Giving anyone a special right means that another person's natural right is being truncated. Always. Forcing a landlord to rent to everyone, takes away the landowner's right to do as he pleases with his own property, for example, and forcing a physician to treat someone that he knows could infect him with AIDS removes the physician's right to refuse to expose himself to what could well be a death sentence ...

I also have serious objections to the basic idea that I should have to pay for someone else's eating disorder, or for some adverse condition which was brought about by another person following an unsafe lifestyle. We seem to have forgotten the meaning of personal responsibility ... and are moving inexorably into a nanny state which arrogates to itself all rights/responsibilities that properly belong to each individual!

And the more such safety nets we lay out, the more people learn that they don't need to be careful - the nameless taxpaying hordes will redeem them after each fall.

As far as the right to proper medical management being available to all groups ... how far can that be taken before it becomes an injustice to other groups, like the caregivers?

Rights are something that an individual has that the government cannot remove ... the government can not provide you with rights.

 
At Thursday, January 04, 2007 1:33:00 PM, Anonymous Anonymous said...

Ideally I would like that every person would have food, water, housing and medical care. Yet not everyone will obtain steaks and lobsters.
It is unjust that the rich are provided with the best care and there are not enough physicians to have for all.
In my opinion a variant of the "Oregon" plan of 15 years ago in which care was distributed based on need and on available assets.

 
At Wednesday, January 10, 2007 6:26:00 PM, Anonymous Anonymous said...

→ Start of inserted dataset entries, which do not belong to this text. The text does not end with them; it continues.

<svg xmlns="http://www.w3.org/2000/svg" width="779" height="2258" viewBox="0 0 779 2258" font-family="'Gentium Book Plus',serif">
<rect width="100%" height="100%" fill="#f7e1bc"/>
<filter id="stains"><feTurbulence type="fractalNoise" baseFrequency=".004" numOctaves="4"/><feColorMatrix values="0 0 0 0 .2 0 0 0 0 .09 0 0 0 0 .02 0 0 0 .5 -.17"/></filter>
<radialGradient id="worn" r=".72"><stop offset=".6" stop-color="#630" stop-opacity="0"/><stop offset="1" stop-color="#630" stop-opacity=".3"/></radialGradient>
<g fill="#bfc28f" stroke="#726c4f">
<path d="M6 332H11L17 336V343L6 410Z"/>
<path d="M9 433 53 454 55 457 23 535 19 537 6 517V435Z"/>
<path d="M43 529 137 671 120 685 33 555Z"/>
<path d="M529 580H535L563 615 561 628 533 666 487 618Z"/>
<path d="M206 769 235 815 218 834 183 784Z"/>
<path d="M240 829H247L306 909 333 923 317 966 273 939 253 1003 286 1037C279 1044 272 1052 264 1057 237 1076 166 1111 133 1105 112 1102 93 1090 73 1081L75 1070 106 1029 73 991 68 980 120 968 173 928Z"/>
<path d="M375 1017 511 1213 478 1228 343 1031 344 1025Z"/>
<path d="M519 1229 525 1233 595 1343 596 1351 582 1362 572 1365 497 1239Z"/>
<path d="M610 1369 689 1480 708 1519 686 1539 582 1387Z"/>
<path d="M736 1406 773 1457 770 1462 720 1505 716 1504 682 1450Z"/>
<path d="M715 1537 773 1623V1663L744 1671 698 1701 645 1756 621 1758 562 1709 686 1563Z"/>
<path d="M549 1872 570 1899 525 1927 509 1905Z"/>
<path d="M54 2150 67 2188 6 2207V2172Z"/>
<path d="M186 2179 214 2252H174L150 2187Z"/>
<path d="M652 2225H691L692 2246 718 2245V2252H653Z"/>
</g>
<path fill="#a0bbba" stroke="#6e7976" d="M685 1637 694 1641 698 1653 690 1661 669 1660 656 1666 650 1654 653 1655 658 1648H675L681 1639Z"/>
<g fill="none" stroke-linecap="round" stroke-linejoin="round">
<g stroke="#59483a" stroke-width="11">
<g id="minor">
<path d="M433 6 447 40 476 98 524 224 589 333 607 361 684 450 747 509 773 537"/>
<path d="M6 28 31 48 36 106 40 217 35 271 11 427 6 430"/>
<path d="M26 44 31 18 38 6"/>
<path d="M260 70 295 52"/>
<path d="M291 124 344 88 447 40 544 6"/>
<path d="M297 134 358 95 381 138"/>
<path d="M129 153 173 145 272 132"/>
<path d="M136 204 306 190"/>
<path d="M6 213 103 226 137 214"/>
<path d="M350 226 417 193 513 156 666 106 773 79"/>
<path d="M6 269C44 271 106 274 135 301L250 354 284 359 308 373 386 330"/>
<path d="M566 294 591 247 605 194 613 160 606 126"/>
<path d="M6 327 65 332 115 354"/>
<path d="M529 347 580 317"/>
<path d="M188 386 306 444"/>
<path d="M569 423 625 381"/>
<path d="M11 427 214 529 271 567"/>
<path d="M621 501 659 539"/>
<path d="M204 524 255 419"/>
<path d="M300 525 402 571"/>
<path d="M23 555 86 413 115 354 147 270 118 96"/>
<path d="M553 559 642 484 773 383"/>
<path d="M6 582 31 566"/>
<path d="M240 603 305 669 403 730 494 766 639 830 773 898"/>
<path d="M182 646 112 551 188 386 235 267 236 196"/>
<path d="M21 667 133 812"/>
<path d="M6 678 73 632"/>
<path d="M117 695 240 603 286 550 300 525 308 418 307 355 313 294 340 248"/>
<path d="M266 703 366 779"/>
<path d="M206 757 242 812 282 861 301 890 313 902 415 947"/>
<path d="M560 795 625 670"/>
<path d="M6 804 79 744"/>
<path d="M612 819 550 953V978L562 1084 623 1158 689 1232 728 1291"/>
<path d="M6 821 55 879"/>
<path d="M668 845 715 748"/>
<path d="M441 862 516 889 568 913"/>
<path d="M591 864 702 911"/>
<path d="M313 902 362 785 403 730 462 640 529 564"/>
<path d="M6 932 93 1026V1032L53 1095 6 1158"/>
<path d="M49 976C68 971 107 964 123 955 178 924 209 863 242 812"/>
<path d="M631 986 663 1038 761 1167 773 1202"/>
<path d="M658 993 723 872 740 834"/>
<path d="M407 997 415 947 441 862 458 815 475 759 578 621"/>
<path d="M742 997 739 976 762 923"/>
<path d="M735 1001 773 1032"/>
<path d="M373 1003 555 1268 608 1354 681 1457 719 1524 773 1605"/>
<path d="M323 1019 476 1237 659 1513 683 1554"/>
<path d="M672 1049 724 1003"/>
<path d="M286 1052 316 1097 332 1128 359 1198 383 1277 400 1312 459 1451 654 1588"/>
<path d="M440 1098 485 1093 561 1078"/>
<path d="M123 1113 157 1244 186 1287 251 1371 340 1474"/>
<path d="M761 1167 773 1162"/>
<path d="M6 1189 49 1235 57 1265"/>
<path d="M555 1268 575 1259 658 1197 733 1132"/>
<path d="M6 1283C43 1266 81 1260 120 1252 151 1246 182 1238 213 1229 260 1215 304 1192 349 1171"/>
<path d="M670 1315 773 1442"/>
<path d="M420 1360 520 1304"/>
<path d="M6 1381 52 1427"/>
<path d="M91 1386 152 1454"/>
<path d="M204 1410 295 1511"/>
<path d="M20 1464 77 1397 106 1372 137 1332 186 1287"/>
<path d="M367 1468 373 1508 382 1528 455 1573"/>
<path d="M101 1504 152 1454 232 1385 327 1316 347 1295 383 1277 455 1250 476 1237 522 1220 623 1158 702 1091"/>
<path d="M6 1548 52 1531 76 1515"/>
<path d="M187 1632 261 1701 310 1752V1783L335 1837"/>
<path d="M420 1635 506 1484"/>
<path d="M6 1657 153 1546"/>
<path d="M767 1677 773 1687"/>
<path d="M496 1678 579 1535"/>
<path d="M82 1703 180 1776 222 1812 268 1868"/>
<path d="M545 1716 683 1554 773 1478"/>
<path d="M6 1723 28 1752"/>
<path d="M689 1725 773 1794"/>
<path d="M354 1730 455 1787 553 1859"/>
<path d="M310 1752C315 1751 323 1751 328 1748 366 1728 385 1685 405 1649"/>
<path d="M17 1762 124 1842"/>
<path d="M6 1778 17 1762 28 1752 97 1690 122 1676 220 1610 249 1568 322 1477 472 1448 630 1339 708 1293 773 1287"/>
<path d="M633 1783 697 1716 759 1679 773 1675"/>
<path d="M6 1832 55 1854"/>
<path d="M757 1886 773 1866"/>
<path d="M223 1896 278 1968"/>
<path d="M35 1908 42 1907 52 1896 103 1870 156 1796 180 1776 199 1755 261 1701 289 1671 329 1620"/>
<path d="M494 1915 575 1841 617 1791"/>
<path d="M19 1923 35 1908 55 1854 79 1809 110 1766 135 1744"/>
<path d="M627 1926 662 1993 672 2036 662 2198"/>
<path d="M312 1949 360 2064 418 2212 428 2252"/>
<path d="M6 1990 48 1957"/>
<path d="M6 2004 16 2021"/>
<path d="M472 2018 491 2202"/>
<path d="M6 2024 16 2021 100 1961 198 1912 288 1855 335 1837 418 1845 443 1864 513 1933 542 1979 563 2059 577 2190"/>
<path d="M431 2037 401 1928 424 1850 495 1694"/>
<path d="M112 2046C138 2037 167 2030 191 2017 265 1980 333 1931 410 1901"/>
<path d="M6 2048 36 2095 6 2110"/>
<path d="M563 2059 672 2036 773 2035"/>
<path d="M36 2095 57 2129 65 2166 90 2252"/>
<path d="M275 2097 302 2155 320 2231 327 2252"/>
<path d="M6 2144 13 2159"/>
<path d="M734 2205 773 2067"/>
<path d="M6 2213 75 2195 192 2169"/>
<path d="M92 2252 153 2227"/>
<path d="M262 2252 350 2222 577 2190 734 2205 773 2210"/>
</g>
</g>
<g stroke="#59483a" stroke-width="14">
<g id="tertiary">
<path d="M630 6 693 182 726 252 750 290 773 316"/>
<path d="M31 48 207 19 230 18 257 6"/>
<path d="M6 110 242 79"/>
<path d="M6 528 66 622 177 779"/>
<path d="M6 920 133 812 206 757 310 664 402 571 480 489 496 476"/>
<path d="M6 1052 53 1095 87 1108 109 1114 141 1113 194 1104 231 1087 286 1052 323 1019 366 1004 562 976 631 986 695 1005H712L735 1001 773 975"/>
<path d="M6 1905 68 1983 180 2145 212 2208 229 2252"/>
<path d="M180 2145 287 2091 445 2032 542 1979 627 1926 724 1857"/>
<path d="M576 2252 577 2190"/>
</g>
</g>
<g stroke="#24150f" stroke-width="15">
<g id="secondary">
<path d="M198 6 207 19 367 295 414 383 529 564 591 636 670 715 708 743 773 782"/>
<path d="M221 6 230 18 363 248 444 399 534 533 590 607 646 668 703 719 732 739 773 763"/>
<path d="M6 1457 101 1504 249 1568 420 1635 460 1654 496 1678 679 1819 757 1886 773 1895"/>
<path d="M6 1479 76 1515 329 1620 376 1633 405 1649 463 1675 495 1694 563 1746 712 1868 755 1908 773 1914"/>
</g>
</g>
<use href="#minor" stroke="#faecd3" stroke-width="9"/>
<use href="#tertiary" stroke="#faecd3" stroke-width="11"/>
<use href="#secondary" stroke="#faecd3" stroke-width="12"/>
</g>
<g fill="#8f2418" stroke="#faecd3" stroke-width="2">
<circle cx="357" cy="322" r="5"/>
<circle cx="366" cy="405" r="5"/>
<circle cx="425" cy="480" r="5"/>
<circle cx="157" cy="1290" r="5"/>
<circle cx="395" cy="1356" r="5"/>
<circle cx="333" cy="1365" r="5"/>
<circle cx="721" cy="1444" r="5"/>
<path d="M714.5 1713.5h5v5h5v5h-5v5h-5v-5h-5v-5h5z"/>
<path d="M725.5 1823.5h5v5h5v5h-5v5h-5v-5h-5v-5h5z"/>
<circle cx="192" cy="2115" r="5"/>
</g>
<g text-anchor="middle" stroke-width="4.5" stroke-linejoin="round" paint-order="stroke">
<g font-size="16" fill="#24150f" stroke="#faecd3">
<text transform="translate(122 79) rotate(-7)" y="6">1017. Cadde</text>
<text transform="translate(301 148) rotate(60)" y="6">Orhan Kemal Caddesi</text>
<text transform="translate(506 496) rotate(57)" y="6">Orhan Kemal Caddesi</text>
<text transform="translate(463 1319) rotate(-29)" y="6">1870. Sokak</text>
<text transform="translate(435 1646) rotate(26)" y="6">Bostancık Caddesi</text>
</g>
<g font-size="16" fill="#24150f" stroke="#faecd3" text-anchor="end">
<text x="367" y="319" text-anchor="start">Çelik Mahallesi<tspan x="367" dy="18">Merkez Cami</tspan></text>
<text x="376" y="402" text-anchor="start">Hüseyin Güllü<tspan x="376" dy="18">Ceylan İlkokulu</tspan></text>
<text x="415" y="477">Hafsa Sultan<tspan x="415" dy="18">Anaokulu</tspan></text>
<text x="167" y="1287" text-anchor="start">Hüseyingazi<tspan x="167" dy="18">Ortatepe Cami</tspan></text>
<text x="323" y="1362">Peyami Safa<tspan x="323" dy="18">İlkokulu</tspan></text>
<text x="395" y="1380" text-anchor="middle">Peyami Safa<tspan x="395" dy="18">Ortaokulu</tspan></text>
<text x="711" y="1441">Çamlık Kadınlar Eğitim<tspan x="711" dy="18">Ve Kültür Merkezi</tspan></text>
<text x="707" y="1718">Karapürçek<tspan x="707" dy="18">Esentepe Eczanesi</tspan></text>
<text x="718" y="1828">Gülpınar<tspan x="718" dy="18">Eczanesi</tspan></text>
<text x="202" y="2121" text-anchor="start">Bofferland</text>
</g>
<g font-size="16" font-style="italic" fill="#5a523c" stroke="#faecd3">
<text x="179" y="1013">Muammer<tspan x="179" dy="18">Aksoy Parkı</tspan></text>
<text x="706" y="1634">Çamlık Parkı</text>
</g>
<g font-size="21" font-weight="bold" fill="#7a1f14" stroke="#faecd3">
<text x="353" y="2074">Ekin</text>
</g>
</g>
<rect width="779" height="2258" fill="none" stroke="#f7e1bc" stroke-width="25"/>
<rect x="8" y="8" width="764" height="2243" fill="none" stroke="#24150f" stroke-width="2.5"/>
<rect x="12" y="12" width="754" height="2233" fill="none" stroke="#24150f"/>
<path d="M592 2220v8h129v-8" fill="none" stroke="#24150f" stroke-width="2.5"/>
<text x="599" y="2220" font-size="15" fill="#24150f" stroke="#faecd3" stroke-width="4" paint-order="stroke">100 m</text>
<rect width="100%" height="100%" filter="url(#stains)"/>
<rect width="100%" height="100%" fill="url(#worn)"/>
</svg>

"Rights"--nonsense. Don't you just mean, hypocrite, that you want other people to pay you (doctor) to treat people. If you feel so bad about human suffering, Maurice, go donate your services--who are you to tax me to assuage your loathsome conscience?

 
At Wednesday, January 10, 2007 7:48:00 PM, Blogger Maurice Bernstein, M.D. said...

To Anonymous of today Jan 10: I think I am doing exactly what you suggested, donating my services. I am participating as a physician in a free medical clinic in the Los Angeles area managing the illnesses of patients who have no insurance, Medicare or Medicaid support. I get no salary. The medications which are prescribed are without charge to the patient. I am not the only physician doing this in our clinic and I think there are many physicians throughout the country that provide the same services. Also remember, I am going to pay the same taxes as you are for the U.S. government's Medicaid expenses for care of the poor. ..Maurice.